Start of DATA TO PROCESS

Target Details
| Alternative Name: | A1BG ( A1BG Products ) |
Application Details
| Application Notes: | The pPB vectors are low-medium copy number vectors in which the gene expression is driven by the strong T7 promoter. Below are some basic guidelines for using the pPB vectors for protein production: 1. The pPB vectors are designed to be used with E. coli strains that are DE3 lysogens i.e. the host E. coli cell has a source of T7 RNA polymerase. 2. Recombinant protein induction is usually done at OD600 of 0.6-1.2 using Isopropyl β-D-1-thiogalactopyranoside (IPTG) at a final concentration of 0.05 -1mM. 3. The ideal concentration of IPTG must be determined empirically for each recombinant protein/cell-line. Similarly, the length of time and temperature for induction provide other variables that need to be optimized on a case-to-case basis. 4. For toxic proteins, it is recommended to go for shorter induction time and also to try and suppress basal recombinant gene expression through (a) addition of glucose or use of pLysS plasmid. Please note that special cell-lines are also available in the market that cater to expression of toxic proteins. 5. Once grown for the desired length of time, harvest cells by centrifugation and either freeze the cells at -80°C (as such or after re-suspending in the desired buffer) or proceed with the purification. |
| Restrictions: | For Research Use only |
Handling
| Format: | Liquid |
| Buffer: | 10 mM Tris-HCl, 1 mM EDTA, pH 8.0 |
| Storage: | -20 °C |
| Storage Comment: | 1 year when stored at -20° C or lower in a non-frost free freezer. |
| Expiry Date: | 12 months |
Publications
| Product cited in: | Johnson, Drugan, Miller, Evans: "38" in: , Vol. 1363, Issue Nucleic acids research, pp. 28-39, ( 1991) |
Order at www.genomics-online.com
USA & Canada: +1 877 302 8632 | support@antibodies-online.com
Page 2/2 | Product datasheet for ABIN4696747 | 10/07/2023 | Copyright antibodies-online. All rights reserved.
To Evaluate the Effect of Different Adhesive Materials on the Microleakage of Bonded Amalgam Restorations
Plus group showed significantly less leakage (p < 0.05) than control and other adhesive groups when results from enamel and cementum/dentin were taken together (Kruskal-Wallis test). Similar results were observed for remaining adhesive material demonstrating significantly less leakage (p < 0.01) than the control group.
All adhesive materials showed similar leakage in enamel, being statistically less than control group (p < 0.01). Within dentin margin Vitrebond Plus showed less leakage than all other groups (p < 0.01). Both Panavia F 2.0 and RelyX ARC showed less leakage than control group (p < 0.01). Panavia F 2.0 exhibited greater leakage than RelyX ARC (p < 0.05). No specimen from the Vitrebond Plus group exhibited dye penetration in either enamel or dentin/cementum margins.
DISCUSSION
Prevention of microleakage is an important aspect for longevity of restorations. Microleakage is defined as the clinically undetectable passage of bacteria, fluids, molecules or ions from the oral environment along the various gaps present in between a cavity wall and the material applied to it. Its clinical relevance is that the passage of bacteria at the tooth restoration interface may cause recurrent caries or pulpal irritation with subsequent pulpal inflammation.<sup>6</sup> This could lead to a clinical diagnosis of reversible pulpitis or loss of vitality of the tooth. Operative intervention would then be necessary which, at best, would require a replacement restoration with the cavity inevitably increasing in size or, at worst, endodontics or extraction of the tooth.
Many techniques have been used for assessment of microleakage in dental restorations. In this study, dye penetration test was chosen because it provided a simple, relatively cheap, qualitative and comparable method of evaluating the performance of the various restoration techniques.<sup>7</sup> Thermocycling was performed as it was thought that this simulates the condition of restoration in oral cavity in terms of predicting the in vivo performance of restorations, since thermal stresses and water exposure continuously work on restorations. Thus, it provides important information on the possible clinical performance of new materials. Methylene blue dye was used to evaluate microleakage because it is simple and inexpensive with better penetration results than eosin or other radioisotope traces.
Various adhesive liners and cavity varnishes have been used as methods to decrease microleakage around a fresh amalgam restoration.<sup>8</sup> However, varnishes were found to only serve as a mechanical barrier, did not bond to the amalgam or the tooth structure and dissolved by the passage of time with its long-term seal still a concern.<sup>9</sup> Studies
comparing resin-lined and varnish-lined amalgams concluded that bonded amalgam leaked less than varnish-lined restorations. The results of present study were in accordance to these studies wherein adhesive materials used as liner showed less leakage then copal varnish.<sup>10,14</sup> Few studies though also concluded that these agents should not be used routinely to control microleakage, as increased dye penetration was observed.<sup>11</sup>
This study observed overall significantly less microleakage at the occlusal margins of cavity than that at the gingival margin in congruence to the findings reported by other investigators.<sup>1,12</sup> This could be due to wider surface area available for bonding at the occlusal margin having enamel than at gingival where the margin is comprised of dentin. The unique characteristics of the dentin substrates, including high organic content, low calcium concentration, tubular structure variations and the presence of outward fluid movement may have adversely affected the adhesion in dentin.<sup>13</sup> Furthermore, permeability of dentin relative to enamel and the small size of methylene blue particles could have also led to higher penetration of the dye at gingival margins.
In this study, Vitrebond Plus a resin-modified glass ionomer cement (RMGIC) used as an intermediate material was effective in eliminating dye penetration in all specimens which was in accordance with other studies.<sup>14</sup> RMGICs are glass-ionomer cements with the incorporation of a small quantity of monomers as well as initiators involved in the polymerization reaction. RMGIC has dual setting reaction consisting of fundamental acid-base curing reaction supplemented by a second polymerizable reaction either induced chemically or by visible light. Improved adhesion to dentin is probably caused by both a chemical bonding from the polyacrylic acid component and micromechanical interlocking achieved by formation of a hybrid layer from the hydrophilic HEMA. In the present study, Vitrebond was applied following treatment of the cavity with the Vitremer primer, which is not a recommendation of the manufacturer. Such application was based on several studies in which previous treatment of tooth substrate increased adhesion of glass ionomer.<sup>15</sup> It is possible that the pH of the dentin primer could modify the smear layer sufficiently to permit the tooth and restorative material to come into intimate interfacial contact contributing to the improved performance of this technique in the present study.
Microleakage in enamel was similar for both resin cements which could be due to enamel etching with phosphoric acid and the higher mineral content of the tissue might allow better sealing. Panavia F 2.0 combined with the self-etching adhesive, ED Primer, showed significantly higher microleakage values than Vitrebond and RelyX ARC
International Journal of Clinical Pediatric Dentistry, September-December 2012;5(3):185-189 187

End of DATA TO PROCESS

AIM OF THE TASK:
Reproduce the records exactly as they appear.

EXERCISE ANSWER:
Target Details
| Alternative Name: | A1BG ( A1BG Products ) |
Application Details
| Application Notes: | The pPB vectors are low-medium copy number vectors in which the gene expression is driven by the strong T7 promoter. Below are some basic guidelines for using the pPB vectors for protein production: 1. The pPB vectors are designed to be used with E. coli strains that are DE3 lysogens i.e. the host E. coli cell has a source of T7 RNA polymerase. 2. Recombinant protein induction is usually done at OD600 of 0.6-1.2 using Isopropyl β-D-1-thiogalactopyranoside (IPTG) at a final concentration of 0.05 -1mM. 3. The ideal concentration of IPTG must be determined empirically for each recombinant protein/cell-line. Similarly, the length of time and temperature for induction provide other variables that need to be optimized on a case-to-case basis. 4. For toxic proteins, it is recommended to go for shorter induction time and also to try and suppress basal recombinant gene expression through (a) addition of glucose or use of pLysS plasmid. Please note that special cell-lines are also available in the market that cater to expression of toxic proteins. 5. Once grown for the desired length of time, harvest cells by centrifugation and either freeze the cells at -80°C (as such or after re-suspending in the desired buffer) or proceed with the purification. |
| Restrictions: | For Research Use only |
Handling
| Format: | Liquid |
| Buffer: | 10 mM Tris-HCl, 1 mM EDTA, pH 8.0 |
| Storage: | -20 °C |
| Storage Comment: | 1 year when stored at -20° C or lower in a non-frost free freezer. |
| Expiry Date: | 12 months |
Publications
| Product cited in: | Johnson, Drugan, Miller, Evans: "38" in: , Vol. 1363, Issue Nucleic acids research, pp. 28-39, ( 1991) |
Order at www.genomics-online.com
USA & Canada: +1 877 302 8632 | support@antibodies-online.com
Page 2/2 | Product datasheet for ABIN4696747 | 10/07/2023 | Copyright antibodies-online. All rights reserved.
To Evaluate the Effect of Different Adhesive Materials on the Microleakage of Bonded Amalgam Restorations
Plus group showed significantly less leakage (p < 0.05) than control and other adhesive groups when results from enamel and cementum/dentin were taken together (Kruskal-Wallis test). Similar results were observed for remaining adhesive material demonstrating significantly less leakage (p < 0.01) than the control group.
All adhesive materials showed similar leakage in enamel, being statistically less than control group (p < 0.01). Within dentin margin Vitrebond Plus showed less leakage than all other groups (p < 0.01). Both Panavia F 2.0 and RelyX ARC showed less leakage than control group (p < 0.01). Panavia F 2.0 exhibited greater leakage than RelyX ARC (p < 0.05). No specimen from the Vitrebond Plus group exhibited dye penetration in either enamel or dentin/cementum margins.
DISCUSSION
Prevention of microleakage is an important aspect for longevity of restorations. Microleakage is defined as the clinically undetectable passage of bacteria, fluids, molecules or ions from the oral environment along the various gaps present in between a cavity wall and the material applied to it. Its clinical relevance is that the passage of bacteria at the tooth restoration interface may cause recurrent caries or pulpal irritation with subsequent pulpal inflammation.<sup>6</sup> This could lead to a clinical diagnosis of reversible pulpitis or loss of vitality of the tooth. Operative intervention would then be necessary which, at best, would require a replacement restoration with the cavity inevitably increasing in size or, at worst, endodontics or extraction of the tooth.
Many techniques have been used for assessment of microleakage in dental restorations. In this study, dye penetration test was chosen because it provided a simple, relatively cheap, qualitative and comparable method of evaluating the performance of the various restoration techniques.<sup>7</sup> Thermocycling was performed as it was thought that this simulates the condition of restoration in oral cavity in terms of predicting the in vivo performance of restorations, since thermal stresses and water exposure continuously work on restorations. Thus, it provides important information on the possible clinical performance of new materials. Methylene blue dye was used to evaluate microleakage because it is simple and inexpensive with better penetration results than eosin or other radioisotope traces.
Various adhesive liners and cavity varnishes have been used as methods to decrease microleakage around a fresh amalgam restoration.<sup>8</sup> However, varnishes were found to only serve as a mechanical barrier, did not bond to the amalgam or the tooth structure and dissolved by the passage of time with its long-term seal still a concern.<sup>9</sup> Studies
comparing resin-lined and varnish-lined amalgams concluded that bonded amalgam leaked less than varnish-lined restorations. The results of present study were in accordance to these studies wherein adhesive materials used as liner showed less leakage then copal varnish.<sup>10,14</sup> Few studies though also concluded that these agents should not be used routinely to control microleakage, as increased dye penetration was observed.<sup>11</sup>
This study observed overall significantly less microleakage at the occlusal margins of cavity than that at the gingival margin in congruence to the findings reported by other investigators.<sup>1,12</sup> This could be due to wider surface area available for bonding at the occlusal margin having enamel than at gingival where the margin is comprised of dentin. The unique characteristics of the dentin substrates, including high organic content, low calcium concentration, tubular structure variations and the presence of outward fluid movement may have adversely affected the adhesion in dentin.<sup>13</sup> Furthermore, permeability of dentin relative to enamel and the small size of methylene blue particles could have also led to higher penetration of the dye at gingival margins.
In this study, Vitrebond Plus a resin-modified glass ionomer cement (RMGIC) used as an intermediate material was effective in eliminating dye penetration in all specimens which was in accordance with other studies.<sup>14</sup> RMGICs are glass-ionomer cements with the incorporation of a small quantity of monomers as well as initiators involved in the polymerization reaction. RMGIC has dual setting reaction consisting of fundamental acid-base curing reaction supplemented by a second polymerizable reaction either induced chemically or by visible light. Improved adhesion to dentin is probably caused by both a chemical bonding from the polyacrylic acid component and micromechanical interlocking achieved by formation of a hybrid layer from the hydrophilic HEMA. In the present study, Vitrebond was applied following treatment of the cavity with the Vitremer primer, which is not a recommendation of the manufacturer. Such application was based on several studies in which previous treatment of tooth substrate increased adhesion of glass ionomer.<sup>15</sup> It is possible that the pH of the dentin primer could modify the smear layer sufficiently to permit the tooth and restorative material to come into intimate interfacial contact contributing to the improved performance of this technique in the present study.
Microleakage in enamel was similar for both resin cements which could be due to enamel etching with phosphoric acid and the higher mineral content of the tissue might allow better sealing. Panavia F 2.0 combined with the self-etching adhesive, ED Primer, showed significantly higher microleakage values than Vitrebond and RelyX ARC
International Journal of Clinical Pediatric Dentistry, September-December 2012;5(3):185-189 187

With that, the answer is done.